# [TASK ITEM]
In every entry below, replace "Société" with "Actualité" and leave everything else unchanged.

# [RECORDS SHOWN]
==================================================
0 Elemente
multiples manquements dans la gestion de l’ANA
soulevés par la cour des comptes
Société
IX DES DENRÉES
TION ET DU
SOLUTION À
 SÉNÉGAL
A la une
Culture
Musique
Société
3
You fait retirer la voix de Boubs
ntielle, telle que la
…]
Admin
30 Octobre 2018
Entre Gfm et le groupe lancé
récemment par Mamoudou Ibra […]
==================================================
# [EXERCISE RESPONSE]
0 Elemente
multiples manquements dans la gestion de l’ANA
soulevés par la cour des comptes
Actualité
IX DES DENRÉES
TION ET DU
SOLUTION À
 SÉNÉGAL
A la une
Culture
Musique
Actualité
3
You fait retirer la voix de Boubs
ntielle, telle que la
…]
Admin
30 Octobre 2018
Entre Gfm et le groupe lancé
récemment par Mamoudou Ibra […]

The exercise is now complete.